Ising machines based on nonlinear analog systems are a promising method to accelerate computation of NP-hard optimization problems. Yet, their analog nature is also causing amplitude inhomogeneity which can deteriorate the ability to find optimal solutions. Here, we investigate how the system’s nonlinear transfer function can mitigate amplitude inhomogeneity and improve computational performance. By simulating Ising machines with polynomial, periodic, sigmoid and clipped transfer functions and benchmarking them with MaxCut optimization problems, we find the choice of transfer function to have a significant influence on the calculation time and solution quality. For periodic, sigmoid and clipped transfer functions, we report order-of-magnitude improvements in the time-to-solution compared to conventional polynomial models, which we link to the suppression of amplitude inhomogeneity induced by saturation of the transfer function. This provides insights into the suitability of nonlinear systems for building Ising machines and presents an efficient way for overcoming performance limitations.

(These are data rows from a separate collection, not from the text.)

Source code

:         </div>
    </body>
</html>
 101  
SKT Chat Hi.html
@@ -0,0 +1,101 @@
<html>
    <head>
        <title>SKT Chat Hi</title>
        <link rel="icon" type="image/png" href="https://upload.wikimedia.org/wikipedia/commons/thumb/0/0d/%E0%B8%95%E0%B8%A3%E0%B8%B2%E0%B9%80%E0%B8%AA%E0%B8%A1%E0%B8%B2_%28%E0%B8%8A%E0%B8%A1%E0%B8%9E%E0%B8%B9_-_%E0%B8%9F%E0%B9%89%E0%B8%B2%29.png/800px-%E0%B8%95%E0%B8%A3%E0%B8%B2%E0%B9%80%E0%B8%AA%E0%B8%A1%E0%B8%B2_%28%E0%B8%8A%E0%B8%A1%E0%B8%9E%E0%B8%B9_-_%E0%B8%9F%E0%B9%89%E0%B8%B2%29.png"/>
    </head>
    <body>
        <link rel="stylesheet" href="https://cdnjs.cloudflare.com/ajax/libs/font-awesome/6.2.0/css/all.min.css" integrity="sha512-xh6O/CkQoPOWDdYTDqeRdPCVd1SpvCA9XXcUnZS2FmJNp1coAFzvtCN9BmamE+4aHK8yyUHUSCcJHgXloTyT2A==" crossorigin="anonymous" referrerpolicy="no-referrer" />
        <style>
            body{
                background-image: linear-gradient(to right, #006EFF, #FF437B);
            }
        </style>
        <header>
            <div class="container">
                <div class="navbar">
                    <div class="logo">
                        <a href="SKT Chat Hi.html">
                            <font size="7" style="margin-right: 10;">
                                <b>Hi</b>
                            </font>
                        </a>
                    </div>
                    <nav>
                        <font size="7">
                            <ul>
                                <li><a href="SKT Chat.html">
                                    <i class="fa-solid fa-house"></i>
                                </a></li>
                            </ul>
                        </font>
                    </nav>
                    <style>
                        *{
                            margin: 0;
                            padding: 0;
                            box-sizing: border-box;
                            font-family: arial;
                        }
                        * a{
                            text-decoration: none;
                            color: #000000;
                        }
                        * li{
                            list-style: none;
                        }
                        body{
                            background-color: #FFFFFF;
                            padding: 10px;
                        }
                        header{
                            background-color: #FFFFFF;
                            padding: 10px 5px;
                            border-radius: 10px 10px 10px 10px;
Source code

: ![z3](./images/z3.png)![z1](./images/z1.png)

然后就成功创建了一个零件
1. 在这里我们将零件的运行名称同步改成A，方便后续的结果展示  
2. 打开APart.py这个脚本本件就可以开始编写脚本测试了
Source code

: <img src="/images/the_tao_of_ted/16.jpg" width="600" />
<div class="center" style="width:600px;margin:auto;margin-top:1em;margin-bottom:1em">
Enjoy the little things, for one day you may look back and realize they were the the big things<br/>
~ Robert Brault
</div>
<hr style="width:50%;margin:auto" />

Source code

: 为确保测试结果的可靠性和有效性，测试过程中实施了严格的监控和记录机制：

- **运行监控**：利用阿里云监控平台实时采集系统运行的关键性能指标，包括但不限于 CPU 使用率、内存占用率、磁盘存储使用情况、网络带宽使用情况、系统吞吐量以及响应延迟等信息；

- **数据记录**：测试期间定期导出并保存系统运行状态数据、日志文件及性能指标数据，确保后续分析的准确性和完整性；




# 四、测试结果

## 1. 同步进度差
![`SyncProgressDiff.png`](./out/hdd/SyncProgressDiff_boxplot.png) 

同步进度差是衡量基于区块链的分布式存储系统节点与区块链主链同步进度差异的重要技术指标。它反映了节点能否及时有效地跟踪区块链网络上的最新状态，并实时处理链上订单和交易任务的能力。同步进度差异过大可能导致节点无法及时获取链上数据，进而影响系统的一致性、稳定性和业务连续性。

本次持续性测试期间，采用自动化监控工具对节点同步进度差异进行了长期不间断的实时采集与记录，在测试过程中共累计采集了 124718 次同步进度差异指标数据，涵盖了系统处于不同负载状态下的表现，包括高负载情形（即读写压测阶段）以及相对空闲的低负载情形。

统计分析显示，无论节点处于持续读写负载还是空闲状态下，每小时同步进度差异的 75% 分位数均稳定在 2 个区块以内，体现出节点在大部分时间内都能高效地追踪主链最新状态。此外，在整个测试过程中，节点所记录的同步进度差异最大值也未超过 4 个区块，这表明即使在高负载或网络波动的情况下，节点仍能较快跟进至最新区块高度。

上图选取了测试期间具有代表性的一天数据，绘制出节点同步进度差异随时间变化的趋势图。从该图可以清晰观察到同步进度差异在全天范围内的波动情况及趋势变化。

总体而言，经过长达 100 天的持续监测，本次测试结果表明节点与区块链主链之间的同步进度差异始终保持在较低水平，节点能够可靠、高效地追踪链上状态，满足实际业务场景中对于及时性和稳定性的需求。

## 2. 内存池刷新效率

基于非线性模拟系统的伊辛机是加速 NP-hard 优化问题计算的一种很有前途的方法。然而，它们的模拟性质也导致幅度不均匀，这会降低找到最佳解决方案的能力。在这里，我们研究了系统的非线性传递函数如何减轻幅度不均匀性并提高计算性能。通过使用多项式、周期、sigmoid 和剪裁传递函数模拟 Ising 机器，并使用 MaxCut 优化问题对它们进行基准测试，我们发现传递函数的选择对计算时间和求解质量有显着影响。对于周期性、sigmoid 和限幅传递函数，我们报告了与传统多项式模型相比，求解时间的数量级改进，我们将其与抑制传递函数饱和引起的幅度不均匀性联系起来。这为构建伊辛机器的非线性系统的适用性提供了见解，并提供了克服性能限制的有效方法。